Render the lines below as a JSON list of strings, with one string for each line and any blank lines left out.

--- START OF DATA PROVIDED ---

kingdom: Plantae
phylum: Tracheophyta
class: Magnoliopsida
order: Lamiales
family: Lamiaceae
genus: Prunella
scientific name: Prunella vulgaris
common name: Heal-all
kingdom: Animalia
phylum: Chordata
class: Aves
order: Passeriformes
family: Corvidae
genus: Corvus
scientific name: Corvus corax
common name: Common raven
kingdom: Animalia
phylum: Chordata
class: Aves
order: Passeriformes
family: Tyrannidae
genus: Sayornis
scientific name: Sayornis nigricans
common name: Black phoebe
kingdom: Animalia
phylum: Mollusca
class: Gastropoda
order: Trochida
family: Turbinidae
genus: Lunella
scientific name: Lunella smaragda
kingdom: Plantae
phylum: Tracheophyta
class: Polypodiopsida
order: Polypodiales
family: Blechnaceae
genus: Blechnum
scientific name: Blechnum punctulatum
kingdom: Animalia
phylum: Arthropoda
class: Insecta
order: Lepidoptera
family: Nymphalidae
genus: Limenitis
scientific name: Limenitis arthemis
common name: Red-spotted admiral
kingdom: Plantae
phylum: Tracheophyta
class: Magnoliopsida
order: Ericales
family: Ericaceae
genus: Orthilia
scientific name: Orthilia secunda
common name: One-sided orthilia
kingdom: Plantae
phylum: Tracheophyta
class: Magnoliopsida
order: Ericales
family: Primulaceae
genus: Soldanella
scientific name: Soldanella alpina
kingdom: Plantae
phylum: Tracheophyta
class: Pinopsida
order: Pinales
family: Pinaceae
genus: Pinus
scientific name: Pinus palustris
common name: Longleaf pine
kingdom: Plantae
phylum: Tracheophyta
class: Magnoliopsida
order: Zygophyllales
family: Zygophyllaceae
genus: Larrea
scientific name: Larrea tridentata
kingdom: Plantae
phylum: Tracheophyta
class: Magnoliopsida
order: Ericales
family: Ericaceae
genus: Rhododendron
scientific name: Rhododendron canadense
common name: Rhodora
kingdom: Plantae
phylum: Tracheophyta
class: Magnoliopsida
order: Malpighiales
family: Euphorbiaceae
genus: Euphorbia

--- END OF DATA PROVIDED ---

EXERCISE SOLUTION:
[
  "kingdom: Plantae",
  "phylum: Tracheophyta",
  "class: Magnoliopsida",
  "order: Lamiales",
  "family: Lamiaceae",
  "genus: Prunella",
  "scientific name: Prunella vulgaris",
  "common name: Heal-all",
  "kingdom: Animalia",
  "phylum: Chordata",
  "class: Aves",
  "order: Passeriformes",
  "family: Corvidae",
  "genus: Corvus",
  "scientific name: Corvus corax",
  "common name: Common raven",
  "kingdom: Animalia",
  "phylum: Chordata",
  "class: Aves",
  "order: Passeriformes",
  "family: Tyrannidae",
  "genus: Sayornis",
  "scientific name: Sayornis nigricans",
  "common name: Black phoebe",
  "kingdom: Animalia",
  "phylum: Mollusca",
  "class: Gastropoda",
  "order: Trochida",
  "family: Turbinidae",
  "genus: Lunella",
  "scientific name: Lunella smaragda",
  "kingdom: Plantae",
  "phylum: Tracheophyta",
  "class: Polypodiopsida",
  "order: Polypodiales",
  "family: Blechnaceae",
  "genus: Blechnum",
  "scientific name: Blechnum punctulatum",
  "kingdom: Animalia",
  "phylum: Arthropoda",
  "class: Insecta",
  "order: Lepidoptera",
  "family: Nymphalidae",
  "genus: Limenitis",
  "scientific name: Limenitis arthemis",
  "common name: Red-spotted admiral",
  "kingdom: Plantae",
  "phylum: Tracheophyta",
  "class: Magnoliopsida",
  "order: Ericales",
  "family: Ericaceae",
  "genus: Orthilia",
  "scientific name: Orthilia secunda",
  "common name: One-sided orthilia",
  "kingdom: Plantae",
  "phylum: Tracheophyta",
  "class: Magnoliopsida",
  "order: Ericales",
  "family: Primulaceae",
  "genus: Soldanella",
  "scientific name: Soldanella alpina",
  "kingdom: Plantae",
  "phylum: Tracheophyta",
  "class: Pinopsida",
  "order: Pinales",
  "family: Pinaceae",
  "genus: Pinus",
  "scientific name: Pinus palustris",
  "common name: Longleaf pine",
  "kingdom: Plantae",
  "phylum: Tracheophyta",
  "class: Magnoliopsida",
  "order: Zygophyllales",
  "family: Zygophyllaceae",
  "genus: Larrea",
  "scientific name: Larrea tridentata",
  "kingdom: Plantae",
  "phylum: Tracheophyta",
  "class: Magnoliopsida",
  "order: Ericales",
  "family: Ericaceae",
  "genus: Rhododendron",
  "scientific name: Rhododendron canadense",
  "common name: Rhodora",
  "kingdom: Plantae",
  "phylum: Tracheophyta",
  "class: Magnoliopsida",
  "order: Malpighiales",
  "family: Euphorbiaceae",
  "genus: Euphorbia"
]